Губы Пинио беззвучно шевелятся, пока он стоит за спиной Милло. Камень в монете темнеет, словно набирая внутрь дыма. Пинио специально намекнул Милло на внешний вид, заставив его потратить силы и концентрацию на поддержание чар, чтобы усыпить его бдительность. И без того вымотанный, осушивший почти половину бутылки виски, Милло не смог сопротивляться, и воля его тут же сломалась.
Проходит пара минут, и камень в монете окончательно темнеет, становясь похожим на грязный авантюрин, а Милло падает на спину. Пинио аккуратно убирает монету в нагрудный карман, тщательно его застегивает, а затем смотрит на распростертое перед ним бездыханное тело, приложив длинный тонкий палец к губам. В доме все пропахло алкоголем, можно сымитировать пожар из-за неосторожного обращения с печкой. Но пламя сразу привлечет внимание, а этого Пинио хотелось бы избежать. Можно скинуть тело в бегущую рядом речку, но нет уверенности, что течение и камни повредят труп достаточно, чтобы скрыть характерную внешность.
Вздохнув, Пинио мысленно проклинает столь заметные черты своего рода. Они одни из немногих, кому приходится носить чары постоянно не чтобы притвориться кем-то, а просто чтобы люди на них не оборачивались. В итоге он решает пойти на компромисс: открыть печку, напустить в дом дыма, как будто Милло угорел по пьяни, а пожар устроить позже. Для этого у него тоже есть средства.

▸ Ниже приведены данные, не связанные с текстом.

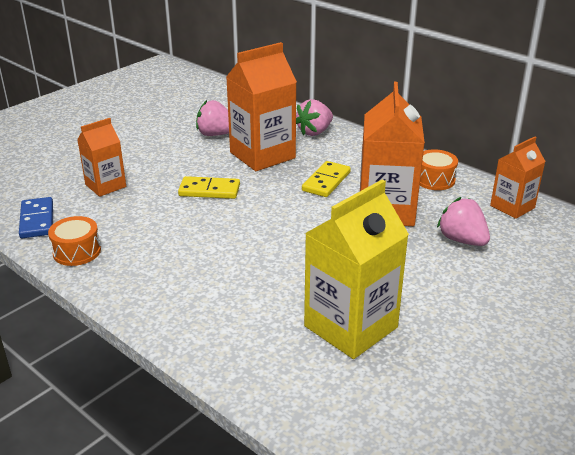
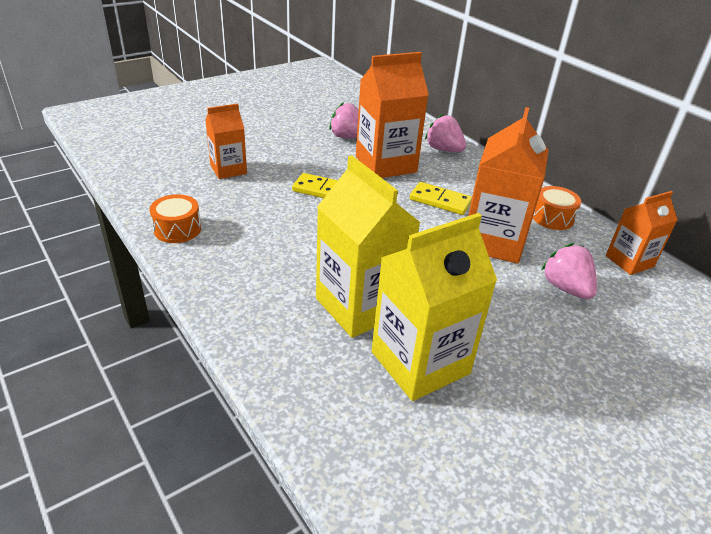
camera: 10 degrees right, 5 degrees up
(37, 220) = (154, 192): blue domino -> none
(281, 289) = (360, 306): none -> yellow carton
(314, 132) = (443, 150): pink strawberry -> pink strawberry turned 75 degrees clockwise
(326, 181) = (440, 201): yellow domino -> yellow domino turned 75 degrees clockwise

Его работа окончена, а человеческим следователям совершенно незачем знать, что это убийство без физического воздействия.
Он разбирает винтовку и вместе с ножами убирает в небольшой, потрепанного вида чемоданчик – железные углы, ржаво-рыжая расцветка, пара наклеек из аэропорта. При щелчке потерявших блеск замков все содержимое оказывается в другом месте. Пинио открывает чемоданчик еще раз и осторожно кладет на бордовую атласную подкладку монету, сопроводив ее короткой запиской. Щелкают замки. Монета исчезает.